Task statement
Please write the next part of the piece on Sykes-Picot and the Kurds, picking up after its final sentence.

Source
PostAuthor: Anthea » Mon May 16, 2016 5:44 pm

Sykes-Picot denied the Kurds a nation - there is still time to reverse that injustice

It was a different age and one that has gone, but our involuntary incorporation into what became Iraq has been a source of great misery for the Kurds.

You'll be hearing a lot this week about Sykes-Picot, a secret agreement signed by British and French diplomats 100 years ago. It aimed to carve up the collapsing Ottoman Empire between France and Britain but was overtaken by events. For us Kurds it has come to symbolise the decision to deny Kurds nationhood and to force us to be part of Iraq.

It was a different age and one that has gone. But our involuntary incorporation into what became Iraq has been a source of great misery for the Kurds. It may have looked like a good idea from afar for the Kurds to balance Shia and Sunni communities and for our more mountainous, water-rich and verdant geography to complement the hotter deserts of the south.

But the Kurds, who are not Arabs, were never really welcome as equals in the new Iraq. We were either neglected or repressed. That repression led to Saddam Hussein's genocide at the end of the 20th century and our successful eviction of the genocidal dictatorship from most of the Kurdistan Region in 1991.

We only survived the Baathist backlash because Britain and other great powers set up a no-fly zone under which we managed to begin building a new autonomous region. Yet when Iraq was liberated, as we see it, from Saddam Hussein we decided to throw in our lot with Iraq and seek to make it work.

We helped put together functioning governments in Baghdad and Kurds supplied people for key posts such as Foreign Minister and President, as is still the case for a largely ceremonial position. We achieved a decent democratic and federal constitution in 2005 and it was endorsed by 80% of the people in a referendum. But it has been more like Stalin's Soviet constitution of 1936 - great in theory and ignored in practice. Time and time again, we have been denied our rights. We never received our share of the budget and arms and training were denied to our Peshmerga, although officially recognised as part of the Iraqi defence forces.

All our budget entitlements were halted in 2014 at the whim of the then Iraqi Prime Minister, who even denied Turkish ministers the right to visit our capital, Erbil on one occasion. We tried to get a revenue-sharing agreement back and the deal worked for a few weeks. We now rely on our own independent oil exports and are trying to diversify the economy so we are not so reliant on oil whose prices have plummeted.

Records in a dataset:
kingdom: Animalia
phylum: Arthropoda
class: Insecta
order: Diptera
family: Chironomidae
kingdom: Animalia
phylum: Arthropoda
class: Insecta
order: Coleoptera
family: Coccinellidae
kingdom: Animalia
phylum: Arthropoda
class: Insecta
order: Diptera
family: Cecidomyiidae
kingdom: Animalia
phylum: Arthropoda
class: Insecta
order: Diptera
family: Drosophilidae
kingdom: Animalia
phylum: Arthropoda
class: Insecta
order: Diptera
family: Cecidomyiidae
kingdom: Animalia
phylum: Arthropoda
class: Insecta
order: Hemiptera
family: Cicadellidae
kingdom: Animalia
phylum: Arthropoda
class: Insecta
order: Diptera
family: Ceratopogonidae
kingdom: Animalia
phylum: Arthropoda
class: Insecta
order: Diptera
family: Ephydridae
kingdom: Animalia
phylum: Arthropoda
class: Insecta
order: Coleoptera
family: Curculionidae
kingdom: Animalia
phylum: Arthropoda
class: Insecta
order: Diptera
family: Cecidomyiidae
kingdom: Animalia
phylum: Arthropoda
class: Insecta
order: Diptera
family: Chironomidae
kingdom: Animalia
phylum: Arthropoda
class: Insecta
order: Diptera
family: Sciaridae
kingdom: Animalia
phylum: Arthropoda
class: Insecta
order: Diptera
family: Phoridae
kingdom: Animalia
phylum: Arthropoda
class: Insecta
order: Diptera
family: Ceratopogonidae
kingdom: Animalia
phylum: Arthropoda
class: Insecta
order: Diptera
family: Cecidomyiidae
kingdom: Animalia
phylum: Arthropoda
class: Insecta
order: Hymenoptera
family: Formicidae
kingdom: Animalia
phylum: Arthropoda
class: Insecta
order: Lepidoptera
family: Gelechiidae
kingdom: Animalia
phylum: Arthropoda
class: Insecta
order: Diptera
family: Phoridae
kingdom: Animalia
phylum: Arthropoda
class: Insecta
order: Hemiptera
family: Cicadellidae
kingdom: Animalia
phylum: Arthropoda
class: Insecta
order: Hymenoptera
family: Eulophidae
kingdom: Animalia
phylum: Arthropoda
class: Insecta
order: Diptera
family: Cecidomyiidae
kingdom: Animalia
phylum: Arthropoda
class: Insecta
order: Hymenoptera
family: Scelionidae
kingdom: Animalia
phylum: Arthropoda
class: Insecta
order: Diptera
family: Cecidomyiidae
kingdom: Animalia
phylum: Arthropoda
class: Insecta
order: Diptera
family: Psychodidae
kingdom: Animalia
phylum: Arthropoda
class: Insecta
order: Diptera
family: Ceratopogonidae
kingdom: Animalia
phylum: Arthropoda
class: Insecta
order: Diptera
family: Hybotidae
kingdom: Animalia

Response to the exercise
A decade of broken promises by Baghdad has now been added to nearly a century of repression. It is also clear that Iraq fell apart in 2014 when Daesh suddenly captured a third of Iraq. We had been warning for many months of the rise of the extremist organisation in Mosul. We specifically warned the Iraqi Prime Minister that it was about to be taken but he told us to mind our own business.

We will help take back Mosul but how that is done will be very important in reassuring Sunnis that they will not once again be ignored or repressed by a Shia dominated government in Baghdad - the cause of disaffection which drove many Sunnis into thinking that Daesh was the least worse option than Baghdad.

We must be candid and realistic. We tried to make Iraq work but were spurned. We certainly want to be independent not just to fly a flag but because sovereignty will give us more ability to solve our basic problems. But we will still share a space with the rest of Iraq and insist that the divorce is amicable. It is time for Kurdistan Region and Federal Government to honestly start negotiating this issue, and we will need to enter into agreements with Baghdad on water, economics, security and much more.

We may even end up in some sort of confederation. We may well find that we get on better as neighbours rather than reluctant subjects. Anniversaries have a neatness in history but the reality is bound to be more complex. It will take time and we will ask our friends in Britain, Europe, America, Turkey and Iran to help us. But the game is up for the old Iraq as much as the days when diplomats could decide the fates of other peoples at the stroke of a pen.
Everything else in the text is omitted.